Excerpt provided -
- - - - - - -

Structure-from-Motion Overview

SfM is the geometric method of recovering the 3D structure and camera motion through a collection of images which addresses a fundamental problem in computer vision. SfMs are applied to novel view synthesis which generates images of a specific scene or subject from a certain point of view given that the only available information of the specific scene or subject is images taken from different points of view than the one we are trying to synthesize. SfMs are also used for cloud-based mapping and localization which involves using powerful cloud servers for generating dynamic mappings of surrounding environments often used for autonomous vehicles and robots.

Figure 4. Structure from Motion point cloud [4]

SfM works by analyzing how various points in the images shift and change relative to one another as the camera angle and position changes. This is typically done through motion parallax which reconstructs the scene or subject’s 3D structure and camera orientation and position for each image taken at different point of views. Going more in detail, the first step involves taking multiple overlapping photos to capture either a scene or subject. Photos must be taken in well-lit lighting conditions with all features visible in multiple photos and no reflective surfaces. Then, software processes the photos to distinguish individual features such as textures and corners. Then, the software analyzes the 2D movement of all these features across all the images with the algorithm inferring the camera’s movement and the 3D position of the features. This perception is similar to how humans perceive depth such as how objects closer to the observer moves faster than objects further away move. Finally, the 3D points are reconstructed to build a 3D model that is typically in the form of point clouds [11].

- - - - - - -

[Records taken from a dataset]

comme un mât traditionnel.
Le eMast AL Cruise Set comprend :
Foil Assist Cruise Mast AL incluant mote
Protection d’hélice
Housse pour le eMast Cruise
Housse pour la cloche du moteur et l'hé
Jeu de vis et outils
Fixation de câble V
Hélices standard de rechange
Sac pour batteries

- - - - - - -

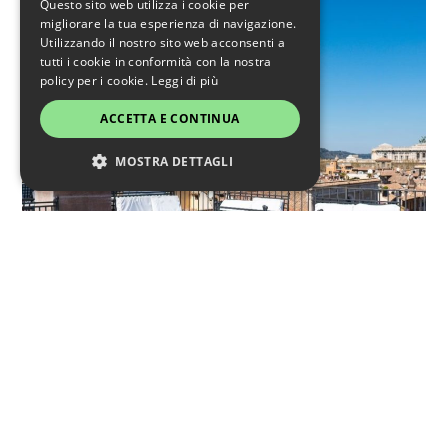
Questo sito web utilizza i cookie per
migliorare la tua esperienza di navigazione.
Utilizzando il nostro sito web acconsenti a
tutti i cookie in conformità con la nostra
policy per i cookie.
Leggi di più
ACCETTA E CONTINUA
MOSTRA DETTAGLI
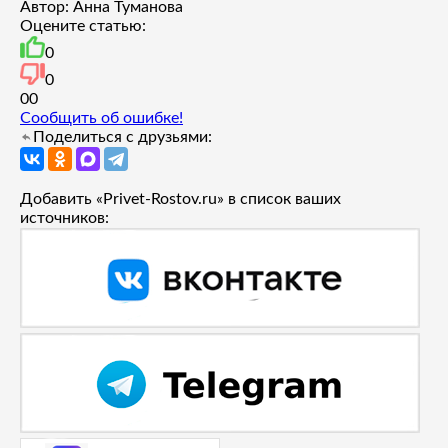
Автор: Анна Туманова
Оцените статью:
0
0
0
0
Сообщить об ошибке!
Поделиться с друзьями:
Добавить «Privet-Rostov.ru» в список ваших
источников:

- - - - - - -

Instruction 1 - Can you print the part of the structure-from-motion overview from "Structure-from-Motion Overview" to "vehicles and robots."?
Instruction 2 - Could you carry on the structure-from-motion overview after its final sentence?
Nothing here depends on the rows.

Exercise output 1 -
Structure-from-Motion Overview

SfM is the geometric method of recovering the 3D structure and camera motion through a collection of images which addresses a fundamental problem in computer vision. SfMs are applied to novel view synthesis which generates images of a specific scene or subject from a certain point of view given that the only available information of the specific scene or subject is images taken from different points of view than the one we are trying to synthesize. SfMs are also used for cloud-based mapping and localization which involves using powerful cloud servers for generating dynamic mappings of surrounding environments often used for autonomous vehicles and robots.

Exercise output 2 -
Methods

There are two methods of SfM: incremental and global. Incremental SfM starts with a pair of images and creates a 3D model by adding cameras and points step by step to estimate a similar pose of the existing construction. Then, it seeds the pair selection to form an initial reconstruction also known as triangulation. This creates a robust and more accurate model. On the other hand, global SfM considers all images and their relationship with each other to be a single optimization problem and attempts to reconstruct the camera poses and points simultaneously. First there is a feature mapping process for all the images that then builds a view graph. Finally, through various rotation and translation averaging, we get a global optimization and a 3D model. Global SfM is more scalable and efficient for large scale mapping but is not as accurate than incremental nor is it as robust if there are outliers or missing data such as if the graph is not fully connected.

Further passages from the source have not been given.